Tumori in calo, ma giovani a rischio.

Da un recente studio tutto europeo (1) è emerso che sì, è vero, il cancro sta frenando la sua ascesa! Nel 2024, si registra una diminuzione dei tassi di mortalità prendendo in esame tutti i tipi di tumori: del 6,5% per gli uomini, del 4% per le donne, rispetto al 2018. Purtroppo, però la tendenza non è reale su tutte le forme tumorali, che mostrano andamenti spesso contrastanti in base a tipologia e fascia di età colpite.

Dall’analisi effettuata i ricercatori hanno osservato che sono proprio i più giovani ad abbassare la media.
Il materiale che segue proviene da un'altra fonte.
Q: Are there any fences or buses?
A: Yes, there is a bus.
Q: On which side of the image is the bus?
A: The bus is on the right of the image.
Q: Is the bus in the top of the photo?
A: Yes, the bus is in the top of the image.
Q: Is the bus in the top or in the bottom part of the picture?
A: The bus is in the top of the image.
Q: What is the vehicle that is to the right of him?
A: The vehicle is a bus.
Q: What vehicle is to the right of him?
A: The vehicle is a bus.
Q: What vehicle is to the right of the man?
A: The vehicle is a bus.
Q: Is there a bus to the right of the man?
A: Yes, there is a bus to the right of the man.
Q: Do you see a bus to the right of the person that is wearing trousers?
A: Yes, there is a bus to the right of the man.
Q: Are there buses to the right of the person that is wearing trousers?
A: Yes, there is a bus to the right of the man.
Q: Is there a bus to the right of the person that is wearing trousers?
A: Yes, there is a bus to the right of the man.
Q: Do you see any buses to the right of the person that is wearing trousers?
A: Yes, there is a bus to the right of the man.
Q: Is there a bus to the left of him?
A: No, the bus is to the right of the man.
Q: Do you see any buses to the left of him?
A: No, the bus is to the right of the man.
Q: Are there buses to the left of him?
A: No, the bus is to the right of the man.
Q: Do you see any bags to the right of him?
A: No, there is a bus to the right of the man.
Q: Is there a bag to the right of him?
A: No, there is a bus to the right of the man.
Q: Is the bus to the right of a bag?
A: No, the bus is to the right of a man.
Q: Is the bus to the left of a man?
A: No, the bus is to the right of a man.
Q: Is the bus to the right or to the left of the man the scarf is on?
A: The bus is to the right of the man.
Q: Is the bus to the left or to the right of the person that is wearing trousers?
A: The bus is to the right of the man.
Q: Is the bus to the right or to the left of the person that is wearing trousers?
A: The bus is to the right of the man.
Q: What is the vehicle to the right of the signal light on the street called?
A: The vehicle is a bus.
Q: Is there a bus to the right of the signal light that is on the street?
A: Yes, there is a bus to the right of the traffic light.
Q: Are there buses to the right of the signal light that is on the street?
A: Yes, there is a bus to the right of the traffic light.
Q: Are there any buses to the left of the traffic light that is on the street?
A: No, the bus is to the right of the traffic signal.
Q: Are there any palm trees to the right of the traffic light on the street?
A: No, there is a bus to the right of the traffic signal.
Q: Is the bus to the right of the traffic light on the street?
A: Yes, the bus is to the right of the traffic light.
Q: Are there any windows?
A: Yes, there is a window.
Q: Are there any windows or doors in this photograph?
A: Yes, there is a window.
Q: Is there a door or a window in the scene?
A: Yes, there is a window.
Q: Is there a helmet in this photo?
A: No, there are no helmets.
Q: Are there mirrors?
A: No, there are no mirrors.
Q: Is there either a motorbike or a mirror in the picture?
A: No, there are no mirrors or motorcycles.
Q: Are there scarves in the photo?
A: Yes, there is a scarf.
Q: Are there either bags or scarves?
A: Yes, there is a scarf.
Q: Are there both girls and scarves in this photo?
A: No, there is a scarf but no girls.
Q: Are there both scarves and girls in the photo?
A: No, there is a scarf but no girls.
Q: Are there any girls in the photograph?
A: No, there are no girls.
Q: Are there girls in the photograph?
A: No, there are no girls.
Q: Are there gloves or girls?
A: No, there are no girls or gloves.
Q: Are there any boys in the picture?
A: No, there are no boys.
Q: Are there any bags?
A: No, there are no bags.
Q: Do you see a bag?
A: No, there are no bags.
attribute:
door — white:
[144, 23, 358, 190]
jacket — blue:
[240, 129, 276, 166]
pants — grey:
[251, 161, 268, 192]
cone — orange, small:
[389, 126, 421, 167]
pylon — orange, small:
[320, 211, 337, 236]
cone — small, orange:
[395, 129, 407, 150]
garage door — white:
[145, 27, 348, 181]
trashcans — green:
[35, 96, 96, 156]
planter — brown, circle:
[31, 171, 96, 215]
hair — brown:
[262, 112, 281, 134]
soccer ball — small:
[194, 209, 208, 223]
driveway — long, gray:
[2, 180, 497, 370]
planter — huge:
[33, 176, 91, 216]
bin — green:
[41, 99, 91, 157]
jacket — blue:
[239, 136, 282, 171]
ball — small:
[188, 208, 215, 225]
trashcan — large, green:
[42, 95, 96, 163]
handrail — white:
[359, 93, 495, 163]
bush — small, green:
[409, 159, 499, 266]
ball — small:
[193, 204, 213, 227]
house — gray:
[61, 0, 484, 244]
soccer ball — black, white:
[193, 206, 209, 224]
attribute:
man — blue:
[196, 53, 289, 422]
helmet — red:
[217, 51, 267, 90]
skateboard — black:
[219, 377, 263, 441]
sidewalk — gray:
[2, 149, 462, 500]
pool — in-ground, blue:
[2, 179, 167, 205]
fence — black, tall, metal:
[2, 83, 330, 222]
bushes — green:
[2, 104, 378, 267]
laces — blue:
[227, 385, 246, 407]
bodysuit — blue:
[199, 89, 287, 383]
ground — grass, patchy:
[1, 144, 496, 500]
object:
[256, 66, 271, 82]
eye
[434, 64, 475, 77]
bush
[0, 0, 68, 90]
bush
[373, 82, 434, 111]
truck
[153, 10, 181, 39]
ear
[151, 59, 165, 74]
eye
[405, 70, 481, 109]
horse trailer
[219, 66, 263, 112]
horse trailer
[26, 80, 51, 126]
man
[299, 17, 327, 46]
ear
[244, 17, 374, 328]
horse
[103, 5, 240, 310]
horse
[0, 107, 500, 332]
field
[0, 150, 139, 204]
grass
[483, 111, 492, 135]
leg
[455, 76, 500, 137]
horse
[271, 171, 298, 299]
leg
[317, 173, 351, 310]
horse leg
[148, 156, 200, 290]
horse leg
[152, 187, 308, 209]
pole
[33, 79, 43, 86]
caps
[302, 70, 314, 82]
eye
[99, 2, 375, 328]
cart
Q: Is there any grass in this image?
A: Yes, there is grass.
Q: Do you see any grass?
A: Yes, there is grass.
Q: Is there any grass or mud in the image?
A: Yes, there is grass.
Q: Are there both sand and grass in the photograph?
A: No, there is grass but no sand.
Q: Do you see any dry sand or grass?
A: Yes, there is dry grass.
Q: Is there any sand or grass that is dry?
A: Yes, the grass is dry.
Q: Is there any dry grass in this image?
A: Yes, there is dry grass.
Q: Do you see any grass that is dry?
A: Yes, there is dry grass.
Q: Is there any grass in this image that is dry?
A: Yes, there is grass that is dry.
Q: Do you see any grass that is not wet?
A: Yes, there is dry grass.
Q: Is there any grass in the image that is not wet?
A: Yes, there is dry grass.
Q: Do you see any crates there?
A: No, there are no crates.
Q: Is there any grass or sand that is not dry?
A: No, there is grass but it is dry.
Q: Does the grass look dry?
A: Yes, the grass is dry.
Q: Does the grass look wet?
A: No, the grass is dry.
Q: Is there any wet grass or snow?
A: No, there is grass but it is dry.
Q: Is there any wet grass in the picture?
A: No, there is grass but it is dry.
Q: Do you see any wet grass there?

Per la fascia 25-49 anni, per esempio, il rischio di sviluppare cancro del colon-retto (globalmente il più letale per i non-fumatori) risulta in aumento sin dal 2000. (1).

Tra le cause c’è sicuramente l’abuso di alcolici e superalcolici molto diffuso nella cultura del nord/nord-est Europa, si stima che un consumo maggiore di 1 drink al giorno possa portare a un rischio molto elevato di sviluppare il cancro del colon-retto (2).

Un altro fattore di rischio su cui possiamo lavorare nel quotidiano è semplicemente la dieta: i dati confermano come soprattutto nelle fasce d’età più giovani, l’alimentazione gioca un ruolo importante nell’aumento del rischio di colon-retto. Nello specifico una dieta carente di latticini e fibre accompagnata da una smodata consumazione di carni rosse e processate, oltre ad essere un generale rischio per la salute, rappresenta una potenziale bomba ad orologeria per lo sviluppo del cancro (3) (4).

 

Bibliografia

  1. Santucci, C. et al (2024). European cancer mortality predictions for the year 2024 with focus on colorectal cancer. Annals of oncology : official journal of the Eur.
  2. Fedirko, V. et al (2011). Alcohol drinking and colorectal cancer risk: an overall and dose-response meta-analysis of pub.
  3. Liang, Y. et al (2023). Distributions and Trends of the Global Burden of Colorectal Cancer Attributable to Dietary Risk Factors over the Past 30 Years. Nutrients, 16(1), 132.
  4. Zhu, Z. et al (2023). Association between dietary factors and colorectal serrated polyps: a systematic review and meta-analysis. Frontiers in nutrition, 10, 1187539.